Le Missouri History Museum. Prévoyez deux à trois heures au Missouri History Museum à Forest Park (entrée gratuite). Le musée couvre substantiellement l'histoire autochtone, le St. Louis colonial français, l'ère du commerce fluvial, la Grande Migration, Mill Creek Valley et l'histoire civique contemporaine. Associez la visite à un après-midi à Forest Park dans d'autres institutions.
Harris-Stowe et la couche noire de St. Louis. Si la famille est sérieusement intéressée par l'histoire noire de St. Louis et l'enseignement supérieur noir, prévoyez une visite réfléchie comprenant le Griot Museum, une promenade à Harris-Stowe (seulement en cas d'adéquation sérieuse de visite de campus) et du temps à la Scott Joplin House.
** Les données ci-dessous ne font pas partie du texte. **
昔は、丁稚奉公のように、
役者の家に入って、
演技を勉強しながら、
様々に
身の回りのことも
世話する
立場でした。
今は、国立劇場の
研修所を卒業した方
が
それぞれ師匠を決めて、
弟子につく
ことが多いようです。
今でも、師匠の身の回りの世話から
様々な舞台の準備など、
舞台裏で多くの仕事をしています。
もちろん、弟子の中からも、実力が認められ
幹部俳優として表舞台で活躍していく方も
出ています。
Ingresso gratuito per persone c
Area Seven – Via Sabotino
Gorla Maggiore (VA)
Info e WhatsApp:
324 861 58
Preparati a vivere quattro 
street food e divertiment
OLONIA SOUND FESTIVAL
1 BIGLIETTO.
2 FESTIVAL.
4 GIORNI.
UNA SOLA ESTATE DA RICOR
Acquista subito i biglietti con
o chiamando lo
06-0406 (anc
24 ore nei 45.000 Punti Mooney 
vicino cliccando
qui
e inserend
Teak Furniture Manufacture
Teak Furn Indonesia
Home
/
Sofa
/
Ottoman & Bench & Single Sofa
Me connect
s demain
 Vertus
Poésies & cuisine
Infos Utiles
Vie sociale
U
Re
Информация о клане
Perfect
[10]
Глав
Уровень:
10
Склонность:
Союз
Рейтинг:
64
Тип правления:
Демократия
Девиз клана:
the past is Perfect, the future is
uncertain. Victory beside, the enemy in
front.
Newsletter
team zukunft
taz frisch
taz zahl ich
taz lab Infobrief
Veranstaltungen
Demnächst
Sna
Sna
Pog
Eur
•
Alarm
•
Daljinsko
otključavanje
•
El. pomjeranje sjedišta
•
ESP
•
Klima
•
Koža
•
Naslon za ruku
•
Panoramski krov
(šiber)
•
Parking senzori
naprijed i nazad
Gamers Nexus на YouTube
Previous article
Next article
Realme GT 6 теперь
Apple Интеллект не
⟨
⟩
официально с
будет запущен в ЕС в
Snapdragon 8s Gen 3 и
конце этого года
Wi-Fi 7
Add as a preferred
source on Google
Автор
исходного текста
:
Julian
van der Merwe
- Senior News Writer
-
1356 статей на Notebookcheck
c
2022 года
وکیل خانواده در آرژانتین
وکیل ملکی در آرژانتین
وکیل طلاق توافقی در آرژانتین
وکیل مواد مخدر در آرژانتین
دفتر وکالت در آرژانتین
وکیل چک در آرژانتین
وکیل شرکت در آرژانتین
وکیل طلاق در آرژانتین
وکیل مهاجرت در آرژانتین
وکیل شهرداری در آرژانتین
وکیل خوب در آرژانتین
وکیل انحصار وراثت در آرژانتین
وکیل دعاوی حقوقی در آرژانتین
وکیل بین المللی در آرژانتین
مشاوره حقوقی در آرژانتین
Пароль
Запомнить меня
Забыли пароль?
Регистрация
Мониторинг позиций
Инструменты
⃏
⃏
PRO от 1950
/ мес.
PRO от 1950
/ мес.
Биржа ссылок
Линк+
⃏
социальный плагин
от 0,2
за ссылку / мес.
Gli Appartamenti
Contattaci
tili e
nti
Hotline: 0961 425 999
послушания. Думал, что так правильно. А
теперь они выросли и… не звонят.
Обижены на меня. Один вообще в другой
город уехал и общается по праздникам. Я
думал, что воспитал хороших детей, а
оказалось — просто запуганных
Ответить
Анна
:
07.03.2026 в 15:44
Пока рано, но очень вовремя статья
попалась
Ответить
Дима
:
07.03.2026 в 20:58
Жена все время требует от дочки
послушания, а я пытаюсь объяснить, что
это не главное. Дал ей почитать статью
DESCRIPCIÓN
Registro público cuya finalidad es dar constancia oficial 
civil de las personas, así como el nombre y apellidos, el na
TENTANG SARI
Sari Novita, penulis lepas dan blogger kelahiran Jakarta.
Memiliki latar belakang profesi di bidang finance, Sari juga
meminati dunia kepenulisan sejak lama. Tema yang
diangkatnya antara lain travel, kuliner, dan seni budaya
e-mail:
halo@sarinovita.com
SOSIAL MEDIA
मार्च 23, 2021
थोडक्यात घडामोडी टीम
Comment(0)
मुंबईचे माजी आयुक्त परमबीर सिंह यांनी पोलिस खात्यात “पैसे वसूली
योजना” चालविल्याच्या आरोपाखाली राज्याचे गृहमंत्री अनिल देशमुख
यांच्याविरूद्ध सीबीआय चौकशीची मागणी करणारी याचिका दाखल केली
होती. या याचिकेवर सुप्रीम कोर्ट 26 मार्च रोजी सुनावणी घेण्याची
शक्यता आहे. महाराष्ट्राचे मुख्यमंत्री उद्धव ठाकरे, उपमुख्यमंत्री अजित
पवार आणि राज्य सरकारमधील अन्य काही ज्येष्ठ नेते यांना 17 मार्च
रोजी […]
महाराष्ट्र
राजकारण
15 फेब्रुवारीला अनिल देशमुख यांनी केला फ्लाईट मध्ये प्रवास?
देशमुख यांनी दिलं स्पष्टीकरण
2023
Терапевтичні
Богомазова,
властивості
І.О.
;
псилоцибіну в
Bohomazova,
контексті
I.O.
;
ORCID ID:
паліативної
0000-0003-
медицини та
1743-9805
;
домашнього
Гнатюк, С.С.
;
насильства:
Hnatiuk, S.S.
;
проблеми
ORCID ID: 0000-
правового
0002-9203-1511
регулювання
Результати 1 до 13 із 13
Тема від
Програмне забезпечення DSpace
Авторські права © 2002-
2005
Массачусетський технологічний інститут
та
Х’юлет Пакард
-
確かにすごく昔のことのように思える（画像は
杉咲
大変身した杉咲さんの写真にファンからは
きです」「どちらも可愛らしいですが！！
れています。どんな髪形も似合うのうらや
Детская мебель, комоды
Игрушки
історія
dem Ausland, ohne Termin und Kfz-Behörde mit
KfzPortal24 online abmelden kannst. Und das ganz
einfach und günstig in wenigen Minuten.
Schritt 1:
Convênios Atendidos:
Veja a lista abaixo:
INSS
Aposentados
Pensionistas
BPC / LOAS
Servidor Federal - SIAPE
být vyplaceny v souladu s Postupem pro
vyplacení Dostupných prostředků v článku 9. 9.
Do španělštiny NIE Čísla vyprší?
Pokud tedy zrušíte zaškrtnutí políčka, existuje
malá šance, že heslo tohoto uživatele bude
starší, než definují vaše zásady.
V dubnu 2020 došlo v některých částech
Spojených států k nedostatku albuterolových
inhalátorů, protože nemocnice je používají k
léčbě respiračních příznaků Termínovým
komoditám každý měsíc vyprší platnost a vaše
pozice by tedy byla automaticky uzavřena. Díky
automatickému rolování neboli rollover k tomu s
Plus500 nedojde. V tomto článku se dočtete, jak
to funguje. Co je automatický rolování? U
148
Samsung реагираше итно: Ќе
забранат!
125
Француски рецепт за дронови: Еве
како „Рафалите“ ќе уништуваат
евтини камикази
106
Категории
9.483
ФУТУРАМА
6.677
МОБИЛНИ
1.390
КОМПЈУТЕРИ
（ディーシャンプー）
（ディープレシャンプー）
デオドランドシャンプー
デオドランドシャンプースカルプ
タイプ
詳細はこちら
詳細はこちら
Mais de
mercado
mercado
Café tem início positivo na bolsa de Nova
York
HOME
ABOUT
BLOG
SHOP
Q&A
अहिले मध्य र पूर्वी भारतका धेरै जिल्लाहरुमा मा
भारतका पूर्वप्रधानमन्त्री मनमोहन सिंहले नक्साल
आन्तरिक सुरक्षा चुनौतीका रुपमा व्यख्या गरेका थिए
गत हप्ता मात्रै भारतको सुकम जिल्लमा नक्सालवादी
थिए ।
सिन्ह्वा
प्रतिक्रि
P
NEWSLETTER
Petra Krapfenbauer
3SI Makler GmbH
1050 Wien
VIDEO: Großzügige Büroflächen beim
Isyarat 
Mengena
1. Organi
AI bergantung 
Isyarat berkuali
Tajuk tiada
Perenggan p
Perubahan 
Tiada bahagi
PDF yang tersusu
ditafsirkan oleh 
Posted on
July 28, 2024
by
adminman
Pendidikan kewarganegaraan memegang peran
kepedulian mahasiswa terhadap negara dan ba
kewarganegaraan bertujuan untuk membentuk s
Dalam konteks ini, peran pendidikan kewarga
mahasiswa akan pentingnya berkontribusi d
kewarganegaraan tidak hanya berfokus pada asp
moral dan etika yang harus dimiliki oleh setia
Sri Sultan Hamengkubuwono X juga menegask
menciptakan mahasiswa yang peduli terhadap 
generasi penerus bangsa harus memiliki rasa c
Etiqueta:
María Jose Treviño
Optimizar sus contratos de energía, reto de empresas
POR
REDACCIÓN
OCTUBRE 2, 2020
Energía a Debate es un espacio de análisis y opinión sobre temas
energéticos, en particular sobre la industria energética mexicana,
The Hill et la couche du quartier immigrant. Un dîner sur The Hill dans l'un des restaurants italo-américains de longue date donne une perception viscérale de la couche du quartier immigrant que la lecture abstraite d'histoire ne saurait offrir. La communauté bosniaque le long du corridor de South Grand offre une expérience plus récente de quartier immigrant ; les restaurants et boulangeries y offrent une perspective différente.
Cahokia Mounds. Pour les familles sérieusement intéressées par l'histoire autochtone précolombienne, une demi-journée à Cahokia Mounds (environ trente minutes de route de l'autre côté du Mississippi) constitue l'un des sites historiques autochtones américains les plus importants de l'est des États-Unis.
Cadrage honnête
Une famille qui s'engage avec l'histoire de St. Louis lors d'un voyage de visite de campus n'a pas besoin de tout faire. Une demi-journée ciblée à l'Arch-et-Old-Courthouse, une visite sérieuse au Missouri History Museum, et un dîner qui place la famille dans une culture gastronomique de quartier immigrant produisent ensemble plus de compréhension qu'une visite à cocher. Le but n'est pas de quitter St. Louis avec une compréhension exhaustive de deux siècles d'histoire américaine ; le but est de partir avec le sentiment que l'université que le futur candidat pourrait fréquenter s'inscrit dans une ville d'une véritable profondeur historique et d'une complexité civique continue. Un étudiant de premier cycle de WashU ou de SLU passera quatre années à l'intérieur de ce contexte en couches. Une visite qui prend l'histoire au sérieux — et qui tient simultanément les récits de ville fluviale, de ville passerelle et de ville des droits civiques sans en aplatir aucun — produit une image plus riche que la Gateway Arch seule ne saurait l'offrir.